(Collected data)
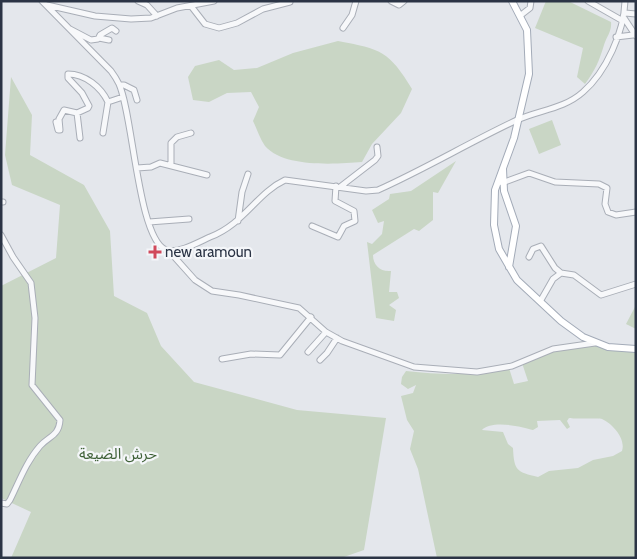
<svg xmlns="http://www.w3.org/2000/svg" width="637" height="559" font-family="Cabin,'Noto Sans Arabic',sans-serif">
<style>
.green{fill:#c9d6c5;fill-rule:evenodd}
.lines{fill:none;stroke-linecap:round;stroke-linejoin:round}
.minor-casing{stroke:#a9aeb7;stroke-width:7}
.major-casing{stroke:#a3abb8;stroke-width:8}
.minor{stroke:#f7f8fa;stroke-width:5}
.major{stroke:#fff;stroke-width:6}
.poi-dot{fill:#d1495b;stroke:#f4f6f9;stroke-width:2}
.labels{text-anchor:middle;stroke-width:4.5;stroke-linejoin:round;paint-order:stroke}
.poi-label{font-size:15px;fill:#2b3445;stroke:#f4f6f9;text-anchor:start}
.park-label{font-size:15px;fill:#3f6138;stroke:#f4f6f9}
</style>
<rect width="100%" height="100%" fill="#e4e7ec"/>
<path class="green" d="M546 1H568L611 22C612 31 607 36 604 45 599 61 596 69 585 84L577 77 583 48 535 28Z
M338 41C381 49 389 51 412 89L401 113 372 144 362 162C336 164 284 168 265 146 260 139 257 129 253 121L259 107 251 92 227 93 209 102 193 100 188 77 195 66 219 60 234 70 257 68 293 53Z
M11 77 32 115 30 155 84 185 110 231 114 296 147 313 161 346 194 382 297 410 386 418 364 550 341 558H11L31 512 1 498V286L56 258 60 205 12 185 5 155Z
M552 120 561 145 539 154 529 129Z
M456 161 438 193 433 192V220L419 231 414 229 373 255C373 265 380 272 391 271L389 292H397L399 298 389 305 396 310 394 321 376 318 367 242 372 244 382 234 384 221 378 223 372 210 389 199 390 194 411 191Z
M636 305V329L626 324Z
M592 345 607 348 636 349V558H437L418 469 410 449 414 431 407 420 401 396 413 393 416 385 408 389 401 384 402 377 406 371C443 375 473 376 509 368L514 384 528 381 522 363 553 350ZM569 418C574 419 599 418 602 419 613 424 626 439 622 451L613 456 593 460 578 468 549 471 538 477C517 472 514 471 513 448L508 444 503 432 482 430C491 420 521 426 533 430L538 427 537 421 560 420 567 429 570 427 567 421Z"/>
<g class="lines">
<defs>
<path id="minor" d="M42 1 111 71C114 75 117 80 119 84 133 114 138 239 166 250 178 254 199 242 210 237 244 224 257 193 285 180L366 191 378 190C425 169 470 142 517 120 539 110 564 109 583 92 606 72 624 32 625 1
M138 1 147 5 157 16
M391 1 399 5 404 1
M588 1 623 21
M47 5 95 16 131 19 151 18 177 8 214 1
M191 6 205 24 219 28 237 23 263 9 290 2
M625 13 636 14
M521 15 530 8 531 1
M624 18 636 36
M343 28 352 15 356 1
M70 29 91 40 98 39 100 35 112 28 116 31
M616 37 633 35
M99 38 109 40
M120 85H124L134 90 137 100
M56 122 58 130H60L59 119 64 110 77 113
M103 133 108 102 123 97
M80 138 77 113 88 108 89 106 82 93 68 78V74C85 74 101 87 108 102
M171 165V143L177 137 191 133
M137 168 151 167 160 163 207 175
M502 183 529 173 555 182 599 184 607 188 605 204 608 212 616 215 636 212
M340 187 375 160 378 156 377 147
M1 202H3
M238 221 242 192 248 174
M149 222 189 219
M312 226 338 237 344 226 355 221 354 211 335 201 336 186
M1 235 13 257 31 283 35 318 32 385 60 420C59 436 49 436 40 446 26 462 19 482 10 500L7 504 1 503
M169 251 195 280 212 291 239 295 299 308 326 332 342 341 414 367 477 372 512 366 553 349 595 343
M529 257 533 249 541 246 555 268 561 273
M541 300 553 279 561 273 574 275 601 295 636 284
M308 352 326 332
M222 359 251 354 280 355 311 317
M320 360 327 353 337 338"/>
<path id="major" d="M512 1 527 30 529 74 514 138 495 190 494 225 499 249 517 280 561 321 583 337 608 347 636 349
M503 169 504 191 516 226 509 267"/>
</defs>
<use href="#minor" class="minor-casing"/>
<use href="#major" class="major-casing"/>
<use href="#minor" class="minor"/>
<use href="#major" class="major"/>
</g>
<path class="poi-dot" d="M152.5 244.5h5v5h5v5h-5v5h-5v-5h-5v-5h5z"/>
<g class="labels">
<g class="poi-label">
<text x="165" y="257">new aramoun</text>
</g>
<g class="park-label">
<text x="118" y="459">حرش الضيعة</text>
</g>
</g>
<rect width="637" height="559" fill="none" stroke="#2b3445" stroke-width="5"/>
</svg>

### Your task
All lines of the records containing "round" should be shown.

### Result of this task
.lines{fill:none;stroke-linecap:round;stroke-linejoin:round}
.labels{text-anchor:middle;stroke-width:4.5;stroke-linejoin:round;paint-order:stroke}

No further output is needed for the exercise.